* **Problem to work on**
Nothing outside the range below should be printed. Output exactly the lines from the line with "and exception scenarios" to the line with "Show TV channel", both included.

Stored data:
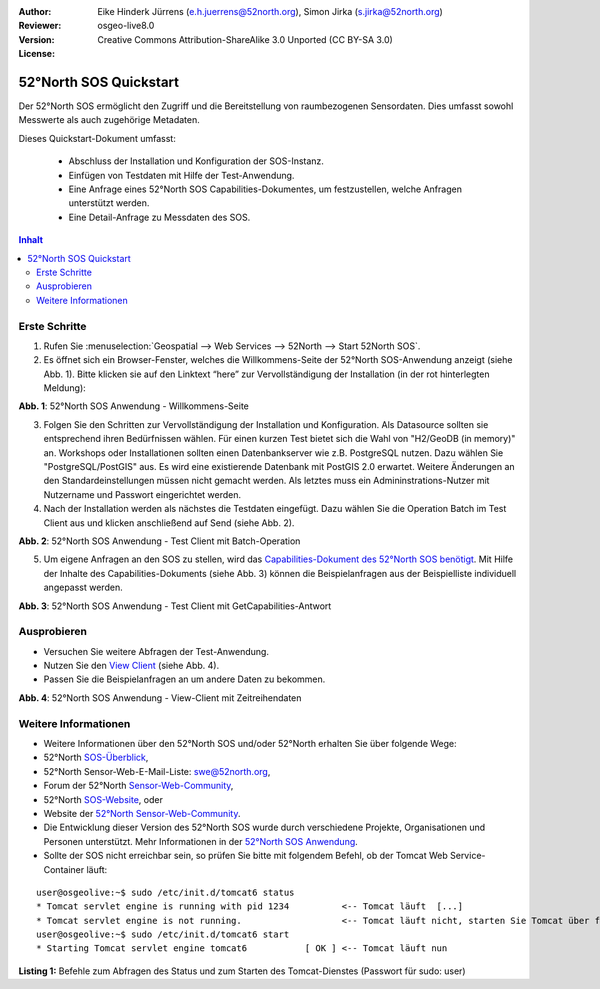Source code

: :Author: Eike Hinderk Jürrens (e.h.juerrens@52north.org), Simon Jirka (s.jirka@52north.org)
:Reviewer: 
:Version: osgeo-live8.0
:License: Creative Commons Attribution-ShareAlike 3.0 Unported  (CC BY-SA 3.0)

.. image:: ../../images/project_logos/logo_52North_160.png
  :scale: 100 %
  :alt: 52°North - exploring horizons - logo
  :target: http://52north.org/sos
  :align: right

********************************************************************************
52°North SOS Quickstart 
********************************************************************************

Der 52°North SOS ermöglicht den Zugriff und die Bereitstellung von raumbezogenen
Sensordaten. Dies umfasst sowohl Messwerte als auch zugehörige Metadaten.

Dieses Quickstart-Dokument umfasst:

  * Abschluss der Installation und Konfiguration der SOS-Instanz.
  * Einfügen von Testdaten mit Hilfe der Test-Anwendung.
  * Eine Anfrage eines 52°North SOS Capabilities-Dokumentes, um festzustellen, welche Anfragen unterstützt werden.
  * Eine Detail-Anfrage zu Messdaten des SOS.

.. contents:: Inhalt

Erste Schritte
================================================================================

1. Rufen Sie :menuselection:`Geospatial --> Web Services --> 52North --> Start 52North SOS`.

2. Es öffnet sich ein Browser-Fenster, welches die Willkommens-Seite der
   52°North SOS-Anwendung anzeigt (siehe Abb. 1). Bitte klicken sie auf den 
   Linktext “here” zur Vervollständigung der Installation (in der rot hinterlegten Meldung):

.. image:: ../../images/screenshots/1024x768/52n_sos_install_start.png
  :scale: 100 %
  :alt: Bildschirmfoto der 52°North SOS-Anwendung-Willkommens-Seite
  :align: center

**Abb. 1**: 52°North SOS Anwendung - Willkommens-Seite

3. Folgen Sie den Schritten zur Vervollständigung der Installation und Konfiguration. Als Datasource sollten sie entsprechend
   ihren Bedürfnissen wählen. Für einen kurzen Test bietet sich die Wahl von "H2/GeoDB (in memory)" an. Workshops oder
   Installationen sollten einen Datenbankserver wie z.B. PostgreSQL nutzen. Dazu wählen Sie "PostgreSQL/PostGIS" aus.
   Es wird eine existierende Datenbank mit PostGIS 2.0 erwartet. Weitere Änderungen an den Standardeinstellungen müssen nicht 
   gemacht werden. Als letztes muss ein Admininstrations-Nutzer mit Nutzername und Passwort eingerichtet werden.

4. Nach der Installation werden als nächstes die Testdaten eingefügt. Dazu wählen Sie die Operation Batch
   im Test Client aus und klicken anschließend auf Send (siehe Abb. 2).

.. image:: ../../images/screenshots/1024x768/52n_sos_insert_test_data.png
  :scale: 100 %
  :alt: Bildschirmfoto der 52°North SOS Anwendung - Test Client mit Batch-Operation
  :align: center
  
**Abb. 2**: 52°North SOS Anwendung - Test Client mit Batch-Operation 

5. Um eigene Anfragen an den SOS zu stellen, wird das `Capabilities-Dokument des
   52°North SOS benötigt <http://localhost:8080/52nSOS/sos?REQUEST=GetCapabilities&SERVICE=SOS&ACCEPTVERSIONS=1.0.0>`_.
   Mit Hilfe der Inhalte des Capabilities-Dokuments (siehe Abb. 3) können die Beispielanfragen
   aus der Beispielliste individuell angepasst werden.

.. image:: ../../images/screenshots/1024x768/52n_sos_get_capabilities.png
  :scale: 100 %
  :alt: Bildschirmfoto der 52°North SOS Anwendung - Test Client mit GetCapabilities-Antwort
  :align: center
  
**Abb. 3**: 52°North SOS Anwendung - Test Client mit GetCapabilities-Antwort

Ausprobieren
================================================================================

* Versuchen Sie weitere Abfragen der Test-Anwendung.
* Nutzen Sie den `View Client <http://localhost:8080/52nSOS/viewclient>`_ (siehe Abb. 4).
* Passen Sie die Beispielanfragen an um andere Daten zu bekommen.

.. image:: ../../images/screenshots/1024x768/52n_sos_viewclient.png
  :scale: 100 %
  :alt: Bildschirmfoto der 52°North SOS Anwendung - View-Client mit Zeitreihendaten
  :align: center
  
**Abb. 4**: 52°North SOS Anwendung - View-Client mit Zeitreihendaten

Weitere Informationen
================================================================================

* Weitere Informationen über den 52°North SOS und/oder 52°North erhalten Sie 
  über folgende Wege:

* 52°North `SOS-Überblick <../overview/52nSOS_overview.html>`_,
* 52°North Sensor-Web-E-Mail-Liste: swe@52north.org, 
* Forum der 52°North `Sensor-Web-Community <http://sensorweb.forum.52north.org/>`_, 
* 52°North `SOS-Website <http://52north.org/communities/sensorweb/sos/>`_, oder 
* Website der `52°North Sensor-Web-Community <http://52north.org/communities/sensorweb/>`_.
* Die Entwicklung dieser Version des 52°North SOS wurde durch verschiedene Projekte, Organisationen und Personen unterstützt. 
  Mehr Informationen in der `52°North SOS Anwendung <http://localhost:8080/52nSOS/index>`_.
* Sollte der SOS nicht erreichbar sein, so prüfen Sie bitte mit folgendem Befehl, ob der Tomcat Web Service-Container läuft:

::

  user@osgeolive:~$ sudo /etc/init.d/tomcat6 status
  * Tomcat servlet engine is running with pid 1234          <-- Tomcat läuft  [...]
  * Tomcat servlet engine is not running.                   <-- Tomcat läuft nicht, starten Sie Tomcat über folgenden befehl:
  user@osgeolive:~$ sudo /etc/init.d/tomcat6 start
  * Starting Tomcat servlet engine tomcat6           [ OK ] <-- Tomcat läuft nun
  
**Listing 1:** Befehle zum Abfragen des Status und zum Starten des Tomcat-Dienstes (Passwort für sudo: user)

==

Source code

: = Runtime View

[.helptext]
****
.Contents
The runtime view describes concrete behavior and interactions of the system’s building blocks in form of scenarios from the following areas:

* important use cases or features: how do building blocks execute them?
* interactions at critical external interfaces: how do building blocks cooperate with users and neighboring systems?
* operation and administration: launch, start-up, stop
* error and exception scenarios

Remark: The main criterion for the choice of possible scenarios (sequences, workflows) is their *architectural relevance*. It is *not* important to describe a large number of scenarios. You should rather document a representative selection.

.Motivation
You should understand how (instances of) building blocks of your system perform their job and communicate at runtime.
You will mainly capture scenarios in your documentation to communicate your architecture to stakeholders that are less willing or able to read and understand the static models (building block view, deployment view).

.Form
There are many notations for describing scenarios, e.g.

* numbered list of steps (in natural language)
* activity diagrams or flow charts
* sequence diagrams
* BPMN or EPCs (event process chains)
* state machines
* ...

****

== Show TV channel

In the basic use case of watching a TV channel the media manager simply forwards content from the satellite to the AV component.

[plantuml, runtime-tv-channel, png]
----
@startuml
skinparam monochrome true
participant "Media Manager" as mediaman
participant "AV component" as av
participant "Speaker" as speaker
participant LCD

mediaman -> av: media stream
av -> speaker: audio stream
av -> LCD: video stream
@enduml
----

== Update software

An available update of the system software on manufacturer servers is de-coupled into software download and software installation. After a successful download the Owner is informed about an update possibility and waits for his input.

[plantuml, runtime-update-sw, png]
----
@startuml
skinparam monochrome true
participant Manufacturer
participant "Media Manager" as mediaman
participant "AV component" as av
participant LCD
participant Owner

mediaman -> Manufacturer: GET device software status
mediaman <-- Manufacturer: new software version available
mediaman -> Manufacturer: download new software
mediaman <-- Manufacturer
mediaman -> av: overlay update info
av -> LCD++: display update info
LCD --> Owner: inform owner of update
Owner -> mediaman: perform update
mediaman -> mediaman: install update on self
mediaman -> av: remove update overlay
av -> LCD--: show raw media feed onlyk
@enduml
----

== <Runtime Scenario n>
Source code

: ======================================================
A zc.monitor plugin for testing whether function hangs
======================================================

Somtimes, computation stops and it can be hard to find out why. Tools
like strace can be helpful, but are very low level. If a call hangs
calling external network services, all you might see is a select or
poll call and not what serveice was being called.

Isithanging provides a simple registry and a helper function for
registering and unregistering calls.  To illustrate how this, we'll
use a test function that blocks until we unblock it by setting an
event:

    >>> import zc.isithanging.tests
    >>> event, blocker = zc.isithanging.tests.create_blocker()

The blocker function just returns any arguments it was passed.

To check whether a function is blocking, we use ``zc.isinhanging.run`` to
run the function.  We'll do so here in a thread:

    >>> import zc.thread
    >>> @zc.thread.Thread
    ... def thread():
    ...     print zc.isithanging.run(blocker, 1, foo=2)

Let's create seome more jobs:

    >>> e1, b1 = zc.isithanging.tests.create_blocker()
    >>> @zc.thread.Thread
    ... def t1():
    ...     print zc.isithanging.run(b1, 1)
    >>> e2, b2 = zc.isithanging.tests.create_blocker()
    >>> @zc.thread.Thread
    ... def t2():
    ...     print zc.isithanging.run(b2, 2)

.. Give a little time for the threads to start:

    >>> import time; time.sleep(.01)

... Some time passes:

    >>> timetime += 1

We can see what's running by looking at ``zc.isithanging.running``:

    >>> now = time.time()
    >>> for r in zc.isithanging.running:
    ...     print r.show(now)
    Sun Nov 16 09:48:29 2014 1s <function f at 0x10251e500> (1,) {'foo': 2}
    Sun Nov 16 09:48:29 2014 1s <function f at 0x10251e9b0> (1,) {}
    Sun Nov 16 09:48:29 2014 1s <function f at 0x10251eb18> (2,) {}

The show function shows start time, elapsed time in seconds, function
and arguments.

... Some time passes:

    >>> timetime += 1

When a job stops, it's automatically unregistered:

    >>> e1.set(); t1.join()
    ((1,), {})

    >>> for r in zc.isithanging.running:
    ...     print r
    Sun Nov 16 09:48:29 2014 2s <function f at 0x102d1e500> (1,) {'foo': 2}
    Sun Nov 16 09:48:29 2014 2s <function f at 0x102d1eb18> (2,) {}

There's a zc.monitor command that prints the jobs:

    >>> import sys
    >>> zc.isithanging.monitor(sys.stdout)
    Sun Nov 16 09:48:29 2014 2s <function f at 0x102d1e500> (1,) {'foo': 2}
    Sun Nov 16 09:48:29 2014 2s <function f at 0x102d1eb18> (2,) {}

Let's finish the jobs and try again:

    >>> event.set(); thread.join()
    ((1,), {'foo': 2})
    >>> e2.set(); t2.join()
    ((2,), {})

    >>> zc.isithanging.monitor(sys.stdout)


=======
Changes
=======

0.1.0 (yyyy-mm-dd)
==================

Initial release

==

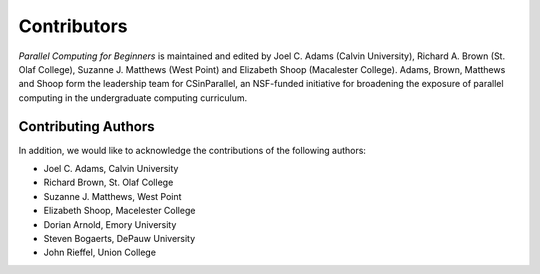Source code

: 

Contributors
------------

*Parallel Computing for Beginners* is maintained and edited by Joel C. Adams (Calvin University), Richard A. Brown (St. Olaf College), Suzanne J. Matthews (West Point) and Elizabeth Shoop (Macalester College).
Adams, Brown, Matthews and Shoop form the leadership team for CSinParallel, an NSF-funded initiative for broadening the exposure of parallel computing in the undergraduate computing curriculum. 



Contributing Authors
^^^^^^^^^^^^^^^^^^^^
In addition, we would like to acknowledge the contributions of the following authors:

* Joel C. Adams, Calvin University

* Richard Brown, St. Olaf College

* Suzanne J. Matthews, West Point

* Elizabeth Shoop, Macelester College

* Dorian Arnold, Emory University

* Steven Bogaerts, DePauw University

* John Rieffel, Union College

* **Exercise solution**
* error and exception scenarios

Remark: The main criterion for the choice of possible scenarios (sequences, workflows) is their *architectural relevance*. It is *not* important to describe a large number of scenarios. You should rather document a representative selection.

.Motivation
You should understand how (instances of) building blocks of your system perform their job and communicate at runtime.
You will mainly capture scenarios in your documentation to communicate your architecture to stakeholders that are less willing or able to read and understand the static models (building block view, deployment view).

.Form
There are many notations for describing scenarios, e.g.

* numbered list of steps (in natural language)
* activity diagrams or flow charts
* sequence diagrams
* BPMN or EPCs (event process chains)
* state machines
* ...

****

== Show TV channel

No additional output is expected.